The researchers have applied two patents on their method to create the material. Yuwen Zeng, an MIT postdoctoral researcher, is the study’s lead author.
Polymers are made up of chains of monomer building components. These chains expand by attaching additional molecules to their ends. Polymers may be moulded into three-dimensional items such as water bottles using injection moulding once made.
Polymer scientists have long believed that if polymers could be induced to grow into a two-dimensional sheet, it would result in incredibly strong, lightweight materials. However, decades of research concluded that such sheets were impossible to construct. One explanation for this is that if only one monomer spins up or down off of the plane of the forming sheet, the material begins to expand in three dimensions, and the sheet-like structure is lost.

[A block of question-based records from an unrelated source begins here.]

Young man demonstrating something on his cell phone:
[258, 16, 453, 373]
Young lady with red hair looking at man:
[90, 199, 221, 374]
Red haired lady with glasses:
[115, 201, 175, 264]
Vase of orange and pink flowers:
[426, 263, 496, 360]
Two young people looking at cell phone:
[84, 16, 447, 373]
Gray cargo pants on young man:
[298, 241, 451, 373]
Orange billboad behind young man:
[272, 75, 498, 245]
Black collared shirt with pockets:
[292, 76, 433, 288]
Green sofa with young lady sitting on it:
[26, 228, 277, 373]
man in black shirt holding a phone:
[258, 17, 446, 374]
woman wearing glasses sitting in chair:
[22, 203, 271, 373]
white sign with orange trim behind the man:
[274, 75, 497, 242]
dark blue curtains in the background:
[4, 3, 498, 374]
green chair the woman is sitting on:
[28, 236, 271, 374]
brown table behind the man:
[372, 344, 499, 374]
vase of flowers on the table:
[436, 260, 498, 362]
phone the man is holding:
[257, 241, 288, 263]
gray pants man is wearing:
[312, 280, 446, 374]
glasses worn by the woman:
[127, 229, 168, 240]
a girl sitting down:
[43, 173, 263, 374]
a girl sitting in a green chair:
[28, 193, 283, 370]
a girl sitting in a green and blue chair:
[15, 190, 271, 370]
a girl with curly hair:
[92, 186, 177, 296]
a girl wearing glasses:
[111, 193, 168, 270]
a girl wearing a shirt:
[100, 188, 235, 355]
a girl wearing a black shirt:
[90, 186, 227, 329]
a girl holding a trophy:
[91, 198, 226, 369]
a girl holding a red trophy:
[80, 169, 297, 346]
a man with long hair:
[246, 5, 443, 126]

In the latest study published in the journal Nature, Strano and his colleagues developed a novel polymerisation procedure to create a two-dimensional sheet called polyaramide. They employ melamine, a chemical with a ring of carbon and nitrogen atoms, to make the monomer building blocks. These monomers may develop in two dimensions, producing discs under the right circumstances. These discs stack on top of one other, held together by hydrogen bonds between the layers, resulting in a stable and powerful structure.

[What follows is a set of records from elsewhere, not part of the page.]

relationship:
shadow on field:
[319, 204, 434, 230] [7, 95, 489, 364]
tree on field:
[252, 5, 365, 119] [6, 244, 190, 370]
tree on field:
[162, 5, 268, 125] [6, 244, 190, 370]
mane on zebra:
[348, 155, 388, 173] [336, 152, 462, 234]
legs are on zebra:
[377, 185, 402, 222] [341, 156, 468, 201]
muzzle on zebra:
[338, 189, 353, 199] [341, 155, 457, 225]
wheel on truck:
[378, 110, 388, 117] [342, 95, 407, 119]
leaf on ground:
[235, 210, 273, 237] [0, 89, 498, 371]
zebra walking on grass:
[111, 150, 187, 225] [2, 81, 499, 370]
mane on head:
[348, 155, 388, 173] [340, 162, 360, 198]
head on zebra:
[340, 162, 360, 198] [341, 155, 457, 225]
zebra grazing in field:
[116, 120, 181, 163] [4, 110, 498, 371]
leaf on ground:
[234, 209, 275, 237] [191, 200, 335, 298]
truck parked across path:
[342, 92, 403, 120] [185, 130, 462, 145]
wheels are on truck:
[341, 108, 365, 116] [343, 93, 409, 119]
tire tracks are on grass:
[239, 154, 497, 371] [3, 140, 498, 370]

“Instead of making a spaghetti-like molecule, we can make a sheet-like molecular plane, where we get molecules to hook themselves together in two dimensions,” Strano says.
“This mechanism happens spontaneously in solution, and after we synthesise the material, we can easily spin-coat thin films that are extraordinarily strong.”

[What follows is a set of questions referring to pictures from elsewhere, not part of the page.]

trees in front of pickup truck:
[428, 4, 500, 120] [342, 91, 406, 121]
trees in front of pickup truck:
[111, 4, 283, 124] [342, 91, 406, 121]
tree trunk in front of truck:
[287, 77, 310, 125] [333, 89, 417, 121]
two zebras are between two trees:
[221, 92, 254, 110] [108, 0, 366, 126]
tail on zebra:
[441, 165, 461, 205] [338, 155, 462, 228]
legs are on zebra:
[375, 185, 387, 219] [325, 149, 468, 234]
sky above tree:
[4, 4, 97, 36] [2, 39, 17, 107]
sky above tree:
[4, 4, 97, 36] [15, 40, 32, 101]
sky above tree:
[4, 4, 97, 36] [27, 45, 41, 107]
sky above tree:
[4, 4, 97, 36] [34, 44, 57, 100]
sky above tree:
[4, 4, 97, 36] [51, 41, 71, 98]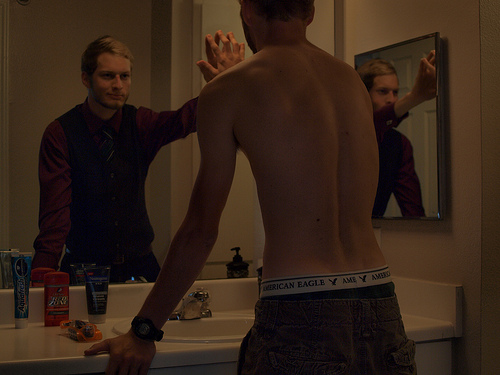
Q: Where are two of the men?
A: In the mirror.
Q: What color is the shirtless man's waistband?
A: White.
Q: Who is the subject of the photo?
A: The man.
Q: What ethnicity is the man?
A: Caucasian.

Since the material self-assembles in solution, it may be produced in huge quantities by simply adding the starting ingredients. In addition, the researchers demonstrated that they could coat surfaces with films of the substance, known as 2DPA-1.
“With this advance, we have planar molecules that are going to be much easier to fashion into a very strong but extremely thin material,” Strano says.
The elasticity of the new material, which is a measure of how much force it takes to distort a material, was discovered to be four to six times stronger than that of bulletproof glass. They also found that the amount of force required to break the material is twice that of steel, although having just one-sixth the density of steel.
According to Matthew Tirrell, head of the University of Chicago’s Pritzker School of Molecular Engineering, the new process “embodies some very creative chemistry to make these bonded 2D polymers.”
“An important aspect of these new polymers is that they are readily processable in solution, which will facilitate numerous new applications where a high strength to weight ratio is important, such as new composite or diffusion barrier materials,” says Tirrell, co-author of the study.
Another distinguishing aspect of 2DPA-1 is its gas impermeability. Unlike conventional polymers, the new substance is monomers that lock together like LEGOs and cannot penetrate molecules.
“This could allow us to create ultrathin coatings that can completely prevent water or gases from getting through,” Strano says. “This kind of barrier coating could be used to protect metal in cars and other vehicles, or steel structures.”
Strano and his students are currently investigating how this specific polymer can build 2D sheets in greater detail and experimenting with modifying its molecular makeup to generate other sorts of innovative materials.
The Center for Enhanced Nanofluidic Transport (CENT), an Energy Frontier Research Center sponsored by the US Department of Energy Office of Science and the Army Research Laboratory, funded the research.